What needs to be done
Return the portion of the smoking cessation text below that starts at "The COVID-19 pandemic, and" and ends at "activity and success.", copied word for word.

Supplied text
--*--

Data published early in the COVID-19 pandemic suggested that smokers infected with SARS-CoV-2 were more likely to need hospital treatment or die than non-smokers, and thus this was seen as a motivator to encourage smokers to make a quit attempt. Live Life Better Derbyshire (LLBD) is an integrated lifestyle service providing free support for residents Derbyshire, UK, who want to quit smoking. On 19 March 2020, LLBD converted from offering face-to-face cessation support to a smoking cessation service delivered remotely.

Methods

Interrupted time series analysis to investigate the impact of COVID-19, and the shift to remote delivery of smoking cessation support, on the number of smokers who accessed cessation support with LLBD, set a quit date, and self-reported having quit at 4-week follow-up.

Results

11,393 episodes of smoking cessation support were opened with LLBD between 01 January 2018 and 31 December 2021. The weekly count of all outcomes was increasing prior to the date when LLBD converted to remote-only delivery. There was a 20% immediate drop in the number of episodes opened coinciding with this date (IRR 0.88, 95% CI 0.646–0.992) but no change in the number of quit dates set or 4-week quits or the underlying longer-term trends.

Conclusions

The COVID-19 pandemic, and associated shift to remote delivery of smoking cessation support by LLBD, had no substantial sustained overall impact on measures of smoking cessation service activity and success.

--*--

Collected data
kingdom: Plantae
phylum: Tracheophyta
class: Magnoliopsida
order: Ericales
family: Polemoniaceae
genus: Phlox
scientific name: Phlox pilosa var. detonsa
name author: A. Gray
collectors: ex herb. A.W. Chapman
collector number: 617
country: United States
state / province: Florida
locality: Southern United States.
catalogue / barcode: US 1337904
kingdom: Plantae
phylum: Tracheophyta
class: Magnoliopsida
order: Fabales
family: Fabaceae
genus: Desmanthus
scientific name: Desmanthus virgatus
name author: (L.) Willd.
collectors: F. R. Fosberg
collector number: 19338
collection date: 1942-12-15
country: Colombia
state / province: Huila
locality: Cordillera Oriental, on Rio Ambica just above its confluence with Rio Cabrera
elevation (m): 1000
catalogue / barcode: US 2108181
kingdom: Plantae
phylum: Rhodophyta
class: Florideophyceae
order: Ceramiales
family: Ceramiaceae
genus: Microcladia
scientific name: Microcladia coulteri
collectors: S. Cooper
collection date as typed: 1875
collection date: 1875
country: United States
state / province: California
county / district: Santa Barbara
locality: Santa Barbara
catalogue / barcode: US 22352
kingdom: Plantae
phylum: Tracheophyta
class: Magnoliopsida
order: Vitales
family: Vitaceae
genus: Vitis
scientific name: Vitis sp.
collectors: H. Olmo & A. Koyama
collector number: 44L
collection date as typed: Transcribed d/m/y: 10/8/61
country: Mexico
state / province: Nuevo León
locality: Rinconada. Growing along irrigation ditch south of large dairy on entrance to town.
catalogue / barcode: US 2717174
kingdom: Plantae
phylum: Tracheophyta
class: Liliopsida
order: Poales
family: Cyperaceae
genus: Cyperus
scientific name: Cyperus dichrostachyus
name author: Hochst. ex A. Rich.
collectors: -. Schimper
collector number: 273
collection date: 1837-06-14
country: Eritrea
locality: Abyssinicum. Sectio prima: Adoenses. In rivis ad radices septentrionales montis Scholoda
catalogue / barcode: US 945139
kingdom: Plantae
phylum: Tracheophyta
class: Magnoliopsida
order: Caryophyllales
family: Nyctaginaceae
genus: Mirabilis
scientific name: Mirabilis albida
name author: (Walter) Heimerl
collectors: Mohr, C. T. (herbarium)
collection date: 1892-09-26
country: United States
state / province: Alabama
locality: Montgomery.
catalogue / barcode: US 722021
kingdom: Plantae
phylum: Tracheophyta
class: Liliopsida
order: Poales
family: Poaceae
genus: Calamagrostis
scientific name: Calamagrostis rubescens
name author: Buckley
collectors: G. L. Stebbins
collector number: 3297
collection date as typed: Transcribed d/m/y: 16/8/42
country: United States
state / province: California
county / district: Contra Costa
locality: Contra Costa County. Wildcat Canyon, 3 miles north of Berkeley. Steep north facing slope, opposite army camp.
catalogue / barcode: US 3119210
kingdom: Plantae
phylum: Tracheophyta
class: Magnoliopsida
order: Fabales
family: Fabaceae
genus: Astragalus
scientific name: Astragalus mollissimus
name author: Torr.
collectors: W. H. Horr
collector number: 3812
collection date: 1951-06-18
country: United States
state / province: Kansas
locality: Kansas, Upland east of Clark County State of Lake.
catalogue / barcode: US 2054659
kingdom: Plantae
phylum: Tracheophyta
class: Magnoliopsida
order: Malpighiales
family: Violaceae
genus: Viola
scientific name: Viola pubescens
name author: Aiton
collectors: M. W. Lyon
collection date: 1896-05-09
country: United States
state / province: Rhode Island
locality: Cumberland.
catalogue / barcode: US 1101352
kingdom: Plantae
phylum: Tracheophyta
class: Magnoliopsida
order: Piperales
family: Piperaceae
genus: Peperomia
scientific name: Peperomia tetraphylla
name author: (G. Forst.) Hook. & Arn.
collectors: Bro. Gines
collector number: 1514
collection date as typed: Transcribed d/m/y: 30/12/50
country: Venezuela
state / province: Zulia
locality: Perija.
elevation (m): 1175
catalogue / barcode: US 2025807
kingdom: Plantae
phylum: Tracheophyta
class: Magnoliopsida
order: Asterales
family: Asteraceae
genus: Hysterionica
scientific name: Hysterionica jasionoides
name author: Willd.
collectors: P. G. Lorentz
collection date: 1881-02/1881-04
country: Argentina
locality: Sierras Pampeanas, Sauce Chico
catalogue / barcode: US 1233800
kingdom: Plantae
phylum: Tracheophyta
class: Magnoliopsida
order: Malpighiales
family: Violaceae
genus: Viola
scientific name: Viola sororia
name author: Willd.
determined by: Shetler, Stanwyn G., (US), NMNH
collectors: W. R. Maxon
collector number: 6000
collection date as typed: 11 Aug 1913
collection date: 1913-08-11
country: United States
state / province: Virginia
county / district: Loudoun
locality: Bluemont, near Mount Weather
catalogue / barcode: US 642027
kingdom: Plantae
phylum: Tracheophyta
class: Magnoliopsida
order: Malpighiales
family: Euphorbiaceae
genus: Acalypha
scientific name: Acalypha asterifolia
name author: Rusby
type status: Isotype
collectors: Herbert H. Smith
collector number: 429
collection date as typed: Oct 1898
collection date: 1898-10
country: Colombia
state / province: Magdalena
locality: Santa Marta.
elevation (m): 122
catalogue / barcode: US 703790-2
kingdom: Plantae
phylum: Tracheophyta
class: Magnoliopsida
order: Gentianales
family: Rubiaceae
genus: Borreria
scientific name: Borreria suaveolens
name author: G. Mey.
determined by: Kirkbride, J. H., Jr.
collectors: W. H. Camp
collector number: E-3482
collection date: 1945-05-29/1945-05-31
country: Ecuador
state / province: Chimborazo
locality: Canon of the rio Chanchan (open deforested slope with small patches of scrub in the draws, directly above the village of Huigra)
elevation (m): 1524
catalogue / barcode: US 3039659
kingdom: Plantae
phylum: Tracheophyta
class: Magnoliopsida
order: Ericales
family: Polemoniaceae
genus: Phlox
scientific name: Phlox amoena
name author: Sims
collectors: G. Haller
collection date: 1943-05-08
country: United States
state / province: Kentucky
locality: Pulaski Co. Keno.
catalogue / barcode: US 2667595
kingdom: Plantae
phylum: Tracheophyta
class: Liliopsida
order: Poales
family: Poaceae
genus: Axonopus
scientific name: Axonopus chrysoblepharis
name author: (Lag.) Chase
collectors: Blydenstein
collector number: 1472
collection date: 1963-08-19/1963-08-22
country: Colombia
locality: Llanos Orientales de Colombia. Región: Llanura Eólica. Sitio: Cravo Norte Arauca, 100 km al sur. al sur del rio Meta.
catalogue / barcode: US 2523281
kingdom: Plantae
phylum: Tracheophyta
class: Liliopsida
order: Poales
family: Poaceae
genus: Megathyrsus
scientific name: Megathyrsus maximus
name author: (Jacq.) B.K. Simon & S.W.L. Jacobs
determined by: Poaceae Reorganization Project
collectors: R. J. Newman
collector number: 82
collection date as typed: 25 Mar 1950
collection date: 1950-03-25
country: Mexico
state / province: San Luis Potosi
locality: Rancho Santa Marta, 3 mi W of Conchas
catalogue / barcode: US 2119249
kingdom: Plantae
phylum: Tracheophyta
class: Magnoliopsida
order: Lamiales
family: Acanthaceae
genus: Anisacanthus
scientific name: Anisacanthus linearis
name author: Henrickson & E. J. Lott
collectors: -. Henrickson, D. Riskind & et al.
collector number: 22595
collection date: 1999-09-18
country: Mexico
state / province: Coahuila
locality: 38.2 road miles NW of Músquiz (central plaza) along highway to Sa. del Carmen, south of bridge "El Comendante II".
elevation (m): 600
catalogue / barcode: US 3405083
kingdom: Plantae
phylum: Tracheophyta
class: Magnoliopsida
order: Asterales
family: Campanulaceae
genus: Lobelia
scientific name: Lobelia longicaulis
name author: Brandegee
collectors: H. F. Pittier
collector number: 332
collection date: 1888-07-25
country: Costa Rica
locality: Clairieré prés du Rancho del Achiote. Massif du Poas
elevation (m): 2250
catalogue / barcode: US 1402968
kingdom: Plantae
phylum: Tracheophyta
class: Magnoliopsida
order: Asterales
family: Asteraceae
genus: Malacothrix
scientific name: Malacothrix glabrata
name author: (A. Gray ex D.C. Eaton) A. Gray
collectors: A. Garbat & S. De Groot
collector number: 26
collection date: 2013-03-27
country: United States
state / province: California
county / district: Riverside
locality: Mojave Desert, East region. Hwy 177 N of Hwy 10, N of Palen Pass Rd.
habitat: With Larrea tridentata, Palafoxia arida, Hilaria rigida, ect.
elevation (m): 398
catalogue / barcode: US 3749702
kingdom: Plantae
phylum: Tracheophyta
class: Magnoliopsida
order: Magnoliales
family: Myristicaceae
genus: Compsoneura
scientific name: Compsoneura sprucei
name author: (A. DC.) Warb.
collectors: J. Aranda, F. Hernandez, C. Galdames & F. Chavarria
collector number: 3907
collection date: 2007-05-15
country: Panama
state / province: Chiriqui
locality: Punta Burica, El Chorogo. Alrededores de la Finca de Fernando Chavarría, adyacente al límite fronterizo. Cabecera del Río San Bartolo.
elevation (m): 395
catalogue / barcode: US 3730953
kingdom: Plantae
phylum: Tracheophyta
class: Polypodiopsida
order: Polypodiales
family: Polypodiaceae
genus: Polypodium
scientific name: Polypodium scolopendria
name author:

--*--

Answer to this problem
The COVID-19 pandemic, and associated shift to remote delivery of smoking cessation support by LLBD, had no substantial sustained overall impact on measures of smoking cessation service activity and success.